Sumenep, MaduraExpose.com- Naiknya harga Bahan Bakar Minyak (BBM) membuat sejumlah nelayan di Kepulauan Kabupaten Sumenep, mengeluh. Karena biaya operasional untuk melakukan penangkapan ikan sangat tinggi, sehingga hasil yang diperoleh tidak sesuai dengan biaya yang telah dikeluarkan, akibatnya banyak nelayan enggan melaut.
Kenaikan harga BBM itu sudah sangat merugikan nelayan, karena selama kenaikan bahan bakar tersebut harga ikan hasil tangkapan masih seperti biasanya tak kunjung naik, sehingga dengan tingginya harga BBM akan dapat mengurangi pendapatan nelayan.
“Kalau disini banyak nelayan tak melaut, karena harga BBM di pulau lebih mahal dibanding daratan. Jika dipaksakan melaut mereka akan merugi,” kata Tokoh Pemuda Kepulauan Raas, Fauzi Muhfa, Kamis (20/11).
Menurut dia menjelaskan, bahwa selama ini masyarakat pulau sudah membeli harga BBM diatas ketentuan harga standart, namun para nelayan masih memaksakan diri untuk melakukan penangkapan ikan, sehingga hasil tangkapan mereka seringkali tak sesuai dengan biaya yang telah dikeluarkan untuk operasional melaut.
“Apalagi harga BBM tambah naik, apa yang akan diharapkan dari hasil tangkapan mereka. Maka mereka memilih tidak melaut, agar tidak selalu menanggung kerugian yang cukup besar,” terang Fauzi.

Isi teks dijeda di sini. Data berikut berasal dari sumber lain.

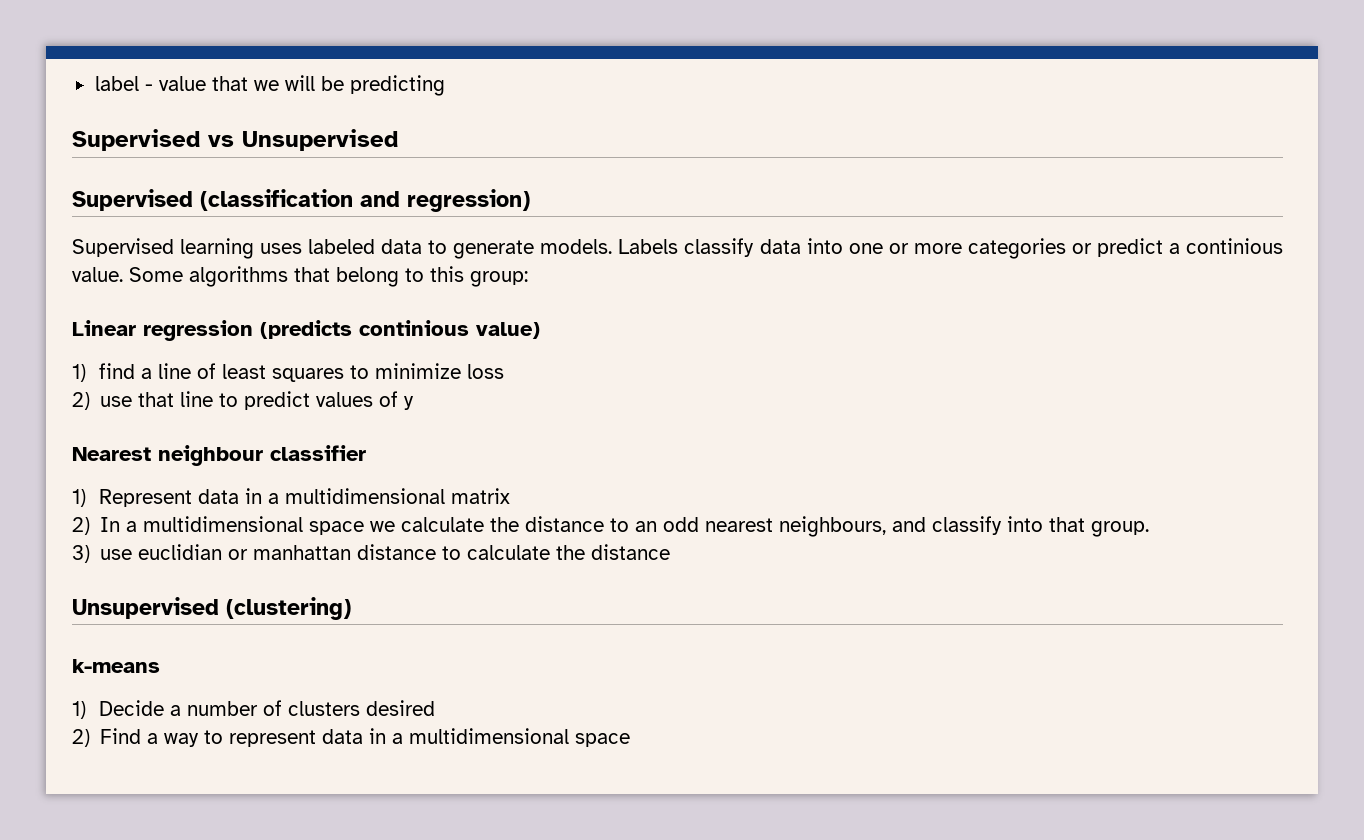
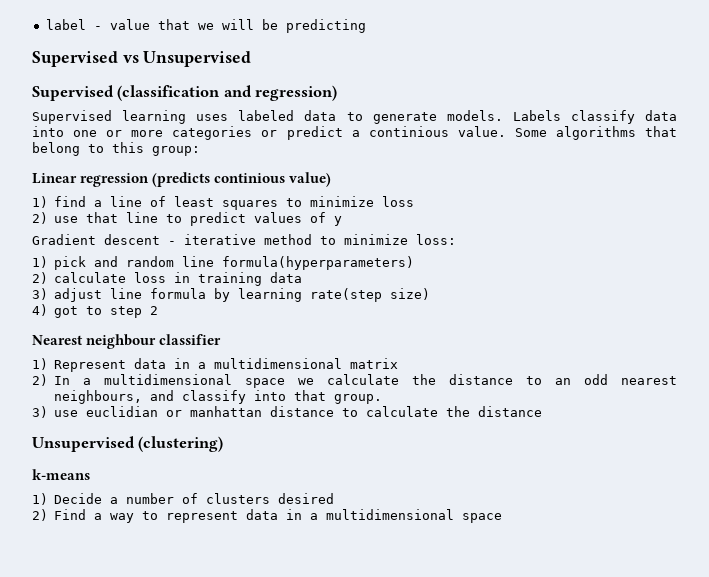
(415, 403) none -> [32,234,456,245] [32,256,415,270] [32,272,303,286] [32,288,431,302] [32,304,159,318] // Gradient descent - iterative method to minimize loss: // 1) pick and random line formula(hyperparameters) // 2) calculate loss in training data // 3) adjust line formula by learning rate(step size) // 4) got to step 2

Tingginya harga BBM sambung Fauzi memaparkan, merupakan ulah permainan para pengepul yang mematok harga cukup tinggi, maka penjual BBM eceran juga ikut-ikutan mematok harga lebih diatas jualan dari pengepul tersebut. Tapi hal itu sepertinya belum ada perhatian dari pemerintah setempat, sehingga sampai sekarang penjual BBM eceran masih seenaknya sendiri dalam menentukan harga.
Sedangkan harga BBM jenis premium di Kepulauan Raas berkisar antara, Rp. 12.000 sampai Rp. 13.000/liter, padahal dari harga pengepul hanya Rp. 10000/liter. Untuk BBM jenis solar harganya berkisar antara Rp. 11.000 sampai Rp. 12.000/liter, sedangkan harga dari pengepul hanya Rp. 9.000/liter.
“Ini kan aneh, harga pertamax di daratan hanya Rp.10500/liter. Sedangkan di pulau harga premium lebih mahal dibanding dengan pertamax,” kesalnya.
Tingginya patokan harga BBM di wilayah kepulauan disinyalir karena minimnya pengawasan, akibatnya para pengusaha BBM berulah memainkan harga tanpa memikirkan nasib konsumen. Tapi masyarakat tidak bisa berbuat banyak sehingga dengan terpaksa mereka tetap membeli meski harga tidak sesuai standart.
“Karena selama ini tidak ada tim pemantau untuk menentukan patokan harga yang jelas, maka para pedagang bisa seenaknya menentukan harga,” tuturnya.
Dengan naiknya harga BBM tersebut akan semakin lengkap penderitaan masyarakat pulau yang mayoritas bermata pencaharian menjadi nelayan. Sehingga harapan untuk kesejahteraan masyarakat kepulauan semakin jauh dari harapan, terkecuali ada kebijakan yang berpihak mengenai harga BBM tersebut.
“Harapan saya selaku bagian dari masyarakat, untuk kepulauan BBM segera di subsidi oleh pemerintah, agar dapat meringankan beban penderitaan masyarakat disana. Kami meminta agar peristiwa ini diperhatikan oleh pemerintah supaya tidak menyakitkan nelayan,” pungkasnya.